Devices with variable load: Refrigerators, air conditioners, and devices with standby modes cycle between a high draw (compressor or heating element running) and near-zero (standby). The nameplate shows the peak; average use is much lower. For circuit planning, size for the peak. For energy cost estimates, use the EnergyGuide kWh figure or a measured average.
Startup surge: Motors (air conditioners, refrigerators, power tools) draw 3 to 8 times their running wattage for a fraction of a second at startup. This usually doesn't trip breakers but is worth knowing for generator sizing and certain battery/inverter setups. If you are planning backup power, compare Running Watts vs Starting Watts, then try the Generator Wattage Calculator or the scenario pages for a refrigerator, a refrigerator and freezer, or a sump pump.
Related tools and guides
- Generator Wattage Calculator, turn label watts into a practical backup-power starting point
- Running Watts vs Starting Watts, understand why motors can need more generator headroom than the steady load suggests
- What Size Generator for a Refrigerator?, apply those watt numbers to a fridge-only outage plan
- What Size Generator for a Refrigerator and Freezer?, plan for two cold-storage loads without double-counting the wrong way
- What Size Generator for a Sump Pump?, focus on motor startup and wet-weather reliability
- kWh Calculator, estimate energy use from wattage and runtime
- Electricity Cost Calculator, turn kWh into dollars
- Watts-to-Amps Calculator, convert nameplate watts to amps for circuit checks
- How to Read Your Electric Bill
- Why Is My Electric Bill So High?
- Electricity Basics: Voltage, Current, and Resistance
FAQ
What if the nameplate only shows amps, not watts?
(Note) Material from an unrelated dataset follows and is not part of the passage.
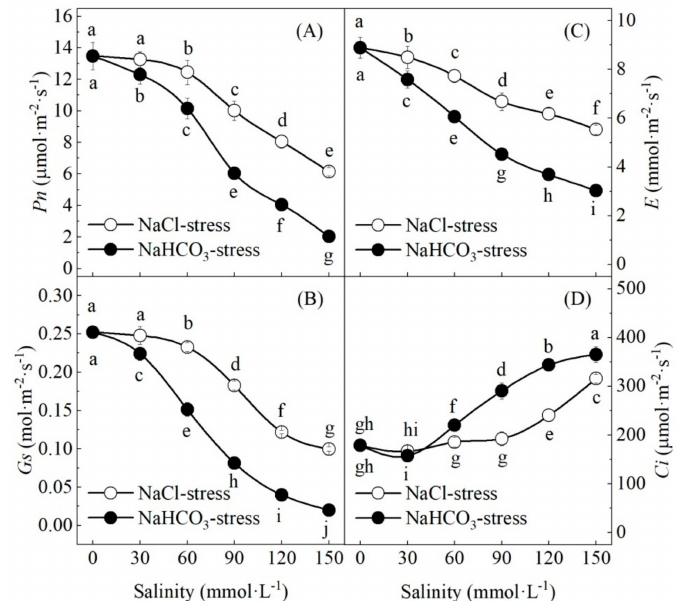
Figure 3. E ff ects of NaCl and NaHCO 3 stresses on the net photosynthetic rate ( A ), stomatal conductance ( B ), transpiration rate ( C ), and intercellular CO 2 concentration ( D ) of common bean ( Phaseolus vulgaris ) seedlings. Common beans were treated with NaCl (30–150 mmol · L − 1 , pH 6.65–6.86) and NaHCO 3 (30–150 mmol · L − 1 , pH 8.17–8.27) stresses. Data points and bars represent the mean ± SD of three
Multiply amps by voltage: W = A × V. For a standard US outlet, voltage is 120 V. For large appliances (dryers, ranges), voltage is 240 V. For example, "10A 120V" = 1200 W. Note this gives the maximum rated draw, actual draw may be lower.
The label shows VA, not watts. Can I use that?
For most household resistive loads (heaters, toasters, straightforward electronics), VA ≈ watts because power factor is close to 1. For motors and some devices with reactive components, actual watts will be lower than VA. Using VA as a planning estimate is conservative, it won't undersize your circuit.
Why is my microwave's input wattage different from its "1000 W" rating?
The "1000 W" rating refers to cooking output power, the energy delivered to the food. The magnetron and other components are not 100% efficient, so the wall draw (input) is higher. Check the nameplate for the actual input watts (usually listed as "Input Power" or "Rated Input") to size circuits correctly.
Can I use an online database to find appliance wattage?
Yes, the ENERGY STAR product database and the Lawrence Berkeley National Laboratory's Home Energy Saver tool list typical wattages for many common appliances. These are useful for general estimates when you don't have the nameplate available, but the actual nameplate on your specific model is always more reliable.
My appliance is old and the nameplate is unreadable. What now?
Search for the model number (often on a separate label or inside a door) online. Failing that, use a plug-in energy monitor to measure actual draw directly. As a last resort, use the typical wattage range for that appliance type as a planning estimate, but be conservative and round up.
Disclaimer: Results are informational estimates for learning and planning only. Always follow the applicable electrical code and consult a qualified licensed electrician for safety-critical work.